Non-profit organization

Living Water International is a faith-based non-profit organization that helps communities in developing countries to create sustainable water, sanitation and hygiene (WASH) programs in response to the global water crisis. It is based in Houston, Texas, United States. It was established in 1990 and currently operates in 17 countries. As of 2024, the organization had completed more than 24,000 water projects which included drilling new water wells, harvesting water, and the rehabilitation of non-working wells. Living Water was a founding member of the Millennium Water Alliance, and is a member of the 58 Alliance, a coalition of Christian organizations united to help eliminate extreme poverty.

In 2006, Living Water became a key partner in the Advent Conspiracy, a movement among Christian churches that calls members to give simpler but more thoughtful gifts that foster relationships, and then use the money they would have spent on expensive gifts to help the needy around the world.

==History==
In 1990, a group from Houston, Texas traveled to Kenya and saw the need for clean drinking water. They returned to Houston and founded a 501(c)3 non-profit. The organization equipped and trained a team of Kenyan drillers, and Living Water Kenya began operations the next year under the direction of a national board.

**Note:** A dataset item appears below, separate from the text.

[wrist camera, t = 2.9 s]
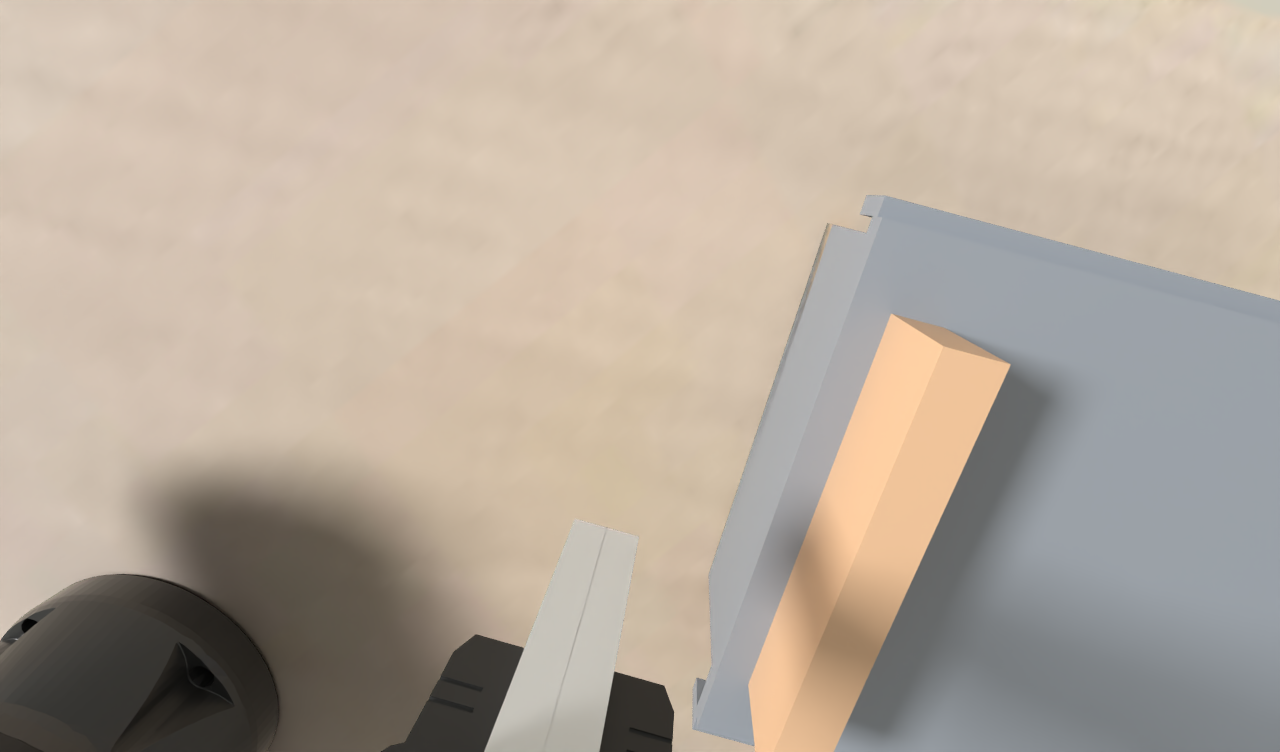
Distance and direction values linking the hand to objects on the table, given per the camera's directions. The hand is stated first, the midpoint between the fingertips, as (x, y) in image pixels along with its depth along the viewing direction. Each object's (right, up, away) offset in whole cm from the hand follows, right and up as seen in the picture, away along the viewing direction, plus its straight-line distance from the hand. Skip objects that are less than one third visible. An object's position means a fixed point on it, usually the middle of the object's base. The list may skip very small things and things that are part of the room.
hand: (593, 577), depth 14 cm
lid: (+15, -1, +8) cm, 17 cm away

One of the organization's co-founders, Harry Westmoreland Jr., worked in the seismic drilling industry. He first saw how important clean water was in 1989 when he visited a missionary who was having difficulty drilling a water well in Peru. In 1989 he invented a portable rig called the LS 100 that could be transported in the back of a pickup truck or in a small boat. The LS 100 can drill 100 feet through soft formations.

==Operations==
Westmoreland increased the LS 100 rig's drilling capacity in order to sink holes 200 and 300 feet through soft formations. Living Water uses larger traditional rigs to drill through rock formations. The countries Living Water operates in include Guatemala, Honduras, Nicaragua, Peru, Haiti, Dominican Republic, Mexico, Ghana, Burkina Faso, Rwanda, Uganda, Sierra Leone, Liberia, Kenya, Zambia, and Zimbabwe.

Living Water's operations in Kenya have drilled boreholes and rehabilitated water systems. It received funding from the US government's Overseas Private Investment Corporation (OPIC) agency which helped it to acquire extra drilling equipment for its Kenyan operations. OPIC provided Living Water with a $200,000 loan than enabled it to drill approximately 150 wells in Kenya in 2001, and a $500,000 loan in 2006. OPIC gave Living Water a $100,000 loan to in 2002 that was used to drill more than 200 wells in Ghana.

In addition to drilling wells and providing water access, Living Water helps communities adopt hygiene and sanitation practices such as hand-washing and making oral rehydration solution, which help communities utilize water to improve community health.